How the Emmy award got its name


Why do they call the Emmy Award “Emmy”?
“It’s a feminization of ‘Immy,’ which is short for the image orthicon tube,” explains John Leverence, senior vice president of awards for the Academy of Television Arts & Sciences. The image orthicon, which revolutionized TV, was originally built to guide flying explosive weapons in World War II. “The objective was the guided torpedo, but it ended up being used in television,” said RCA engineer Paul Wymer. The 4,000 “Emmys,” as engineers fondly called the devices, didn’t win the war, because the weapons they were used in weren’t quite reliable, but the orthicon later made TV feasible. It was called “the atomic bomb of television.”
After Syd Cassyd founded the Academy in 1946, he wanted to call its TV award the Ike, short for iconoscope tube (the image orthicon’s predecessor gizmo). Inconveniently, war hero and president-to-be Dwight Eisenhower was nicknamed Ike. So engineering exec Henry Lubcke, the third Academy president, changed the statue’s sex, and the Immy became the Emmy.

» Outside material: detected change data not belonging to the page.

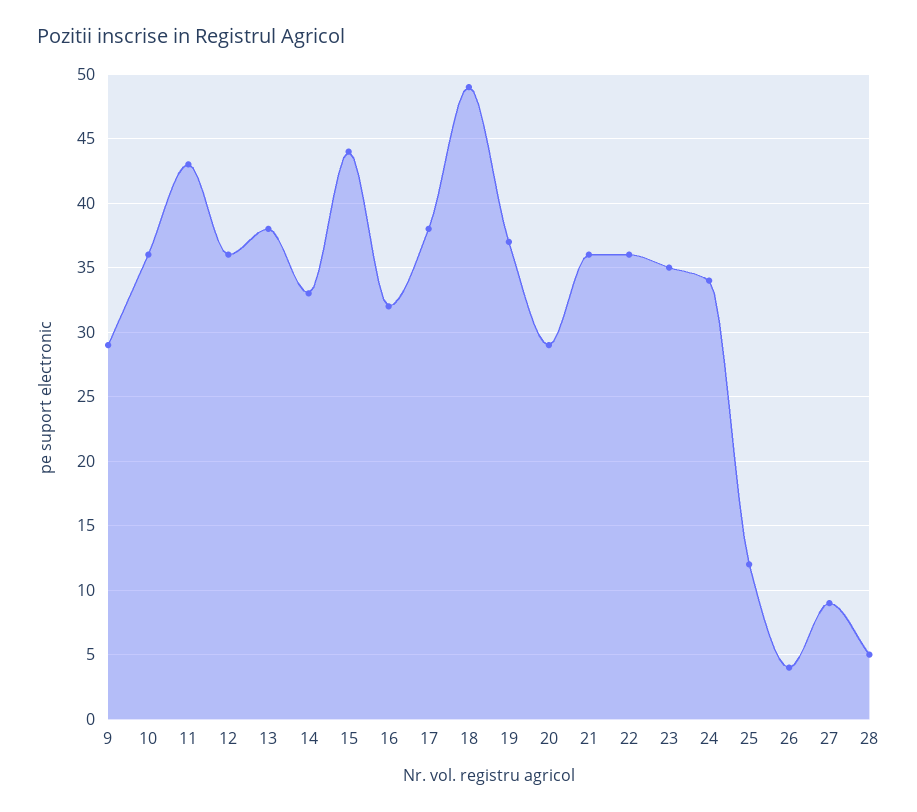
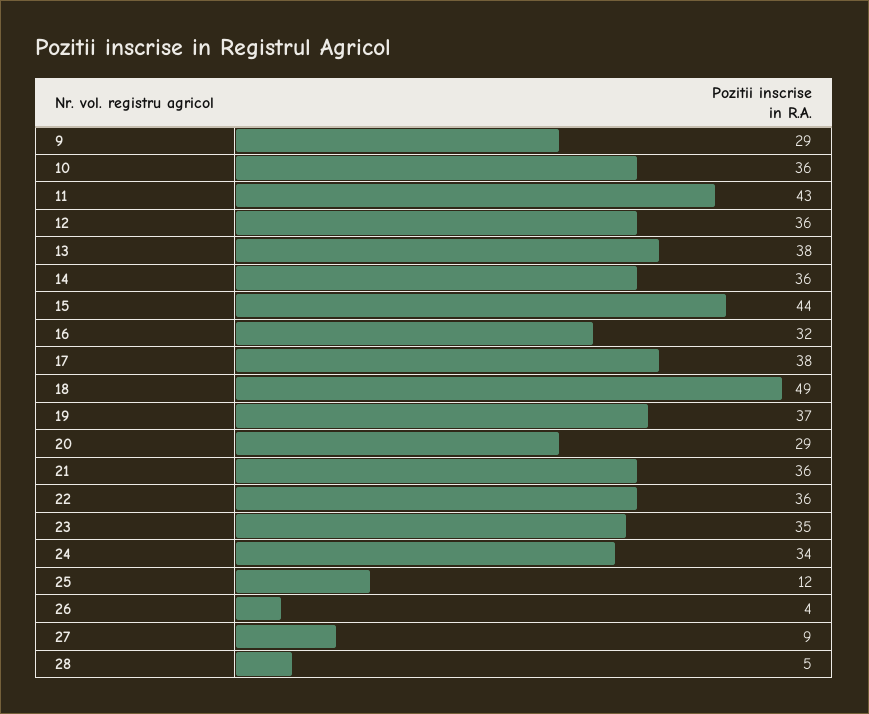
14: 33 -> 36

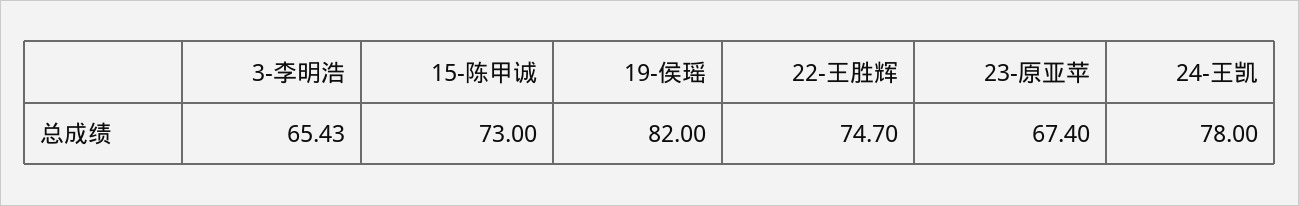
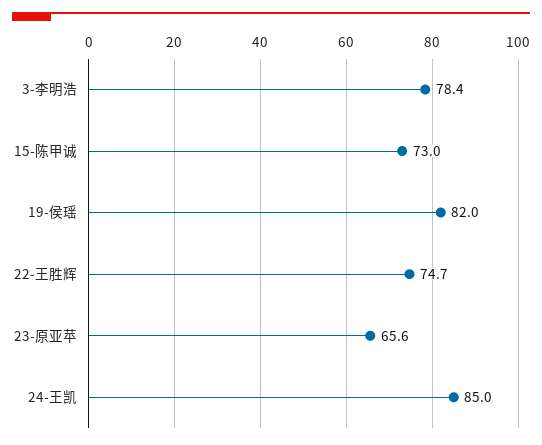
3-李明浩: 65.43 -> 78.4
23-原亚苹: 67.4 -> 65.6
24-王凯: 78 -> 85

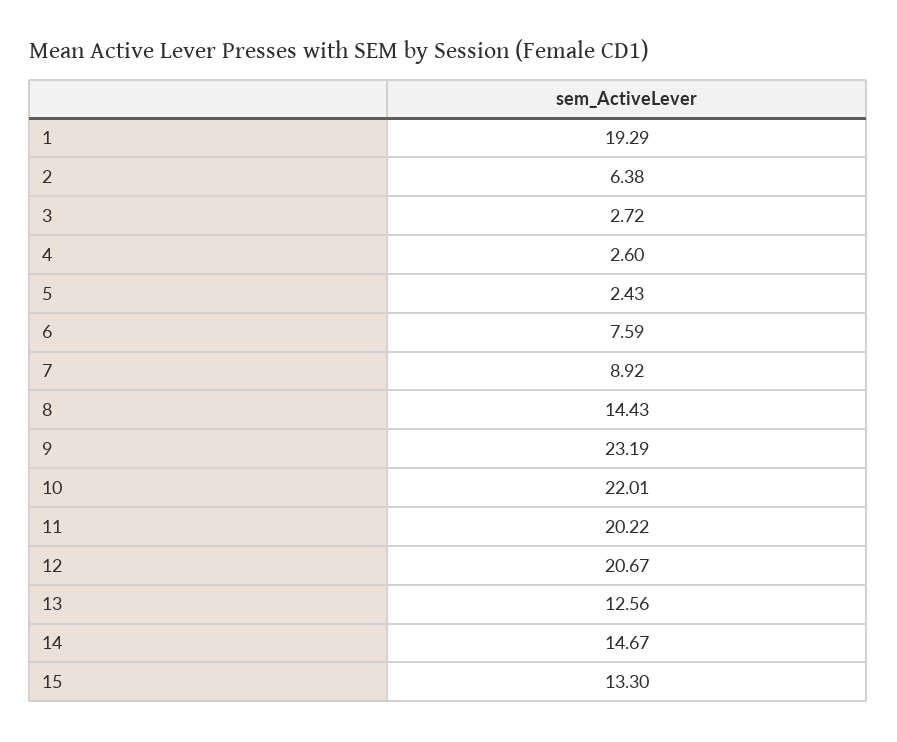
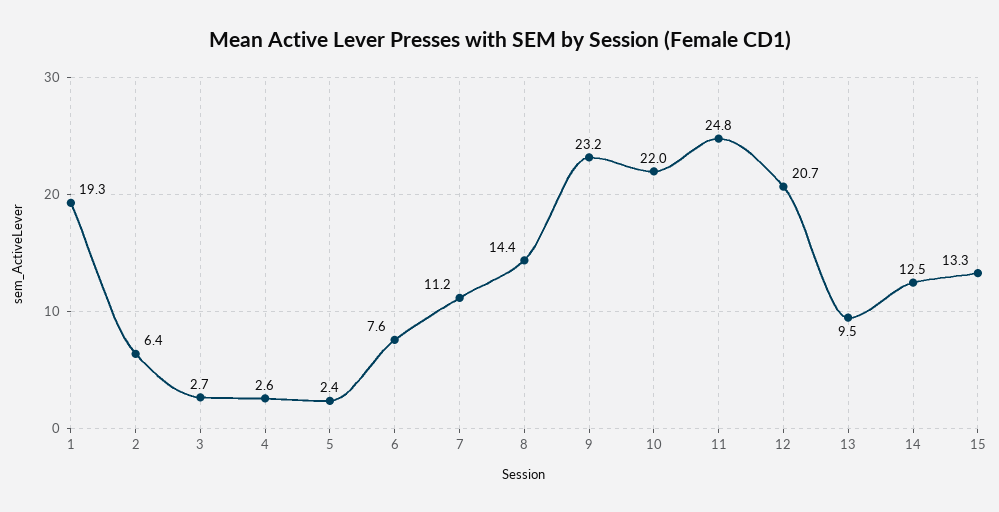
7: 8.92 -> 11.2
11: 20.22 -> 24.8
13: 12.56 -> 9.5
14: 14.67 -> 12.5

Ironically, one of this year’s Emmy nominees, ReelzChannel’s “The Kennedys,” is partly about a 1944 image orthicon disaster that changed U.S. history. Jealous of his brother John F. Kennedy’s PT-109 medal, Joseph Kennedy Jr. volunteered to pilot a bomber with 11 tons of explosives, the most ever packed into a plane. He was going to bail out and let Emmy direct the plane to Belgium to blow up Hitler’s V-1 rocket base, but according to Gary Edgerton’s “Columbia History of American Television,” a “friendly radio frequency signal” blew Kennedy up over Suffolk. Whatever killed Joe Jr., it forced Joe Kennedy Sr. to send a different son to the White House and makes for an emotional moment in “The Kennedys” that helps boost its dark-horse chances for an Emmy.
The woman on the Emmy statue has an even deeper history than her name. “The artist Louis McManus’s original 1946 painting for the Emmy was a very Valkyrie kind of character,” says Leverence. “When the actual statue was designed, it became much cleaner, like Art Nouveau lamps I’ve seen in antique shops. I’ve often thought McManus took that basic Art Nouveau pose, stuck wings on her, had her stand a bit more upright, and there was Emmy. Oscar stood on a film reel, Emmy on a global grid. Emmy appeared as a lithe Art Nouveau muse of art who exalted the electron of science.”
“Antiques Roadshow’s” Eric Knowles thinks Emmy may be McManus’s 1948 update of the similarly posed female on the 1933 Chicago World’s Fair poster. “The graceful stance is suggestive of a celebrated Hollywood dancer of that era, such as Ginger Rogers, whilst her lightning-shape wings are indicative of the electric dynamism of the modern age. The pierced globe or orrery might equally imply an international or even universal sphere of influence.” Knowles cites another Emmy forebear: Lee Lawrie’s 1933 Atlas and the frieze of Time at Rockefeller Center.
LA County Museum of Art curator Elizabeth Williams traces Emmy all the way back to the Nike or Winged Victory of Samothrace, sculpted in the second century B.C. for the Sanctuary of the Great Gods, unearthed in 1863, installed in the Louvre, and inspirational to the Art Nouveau lampmakers Leverence thinks inspired McManus. “It’s the image of Nike, the goddess of victory, her head and garments thrown back as if she’s flying,” says Williams. “You want the goddess of victory on your side.”
The most modern influence on the Emmy sculpture may have been the most important: Louis’s wife, Dorothy McManus, his beautiful model. “Maybe they should be called the Dorothies,” says Williams.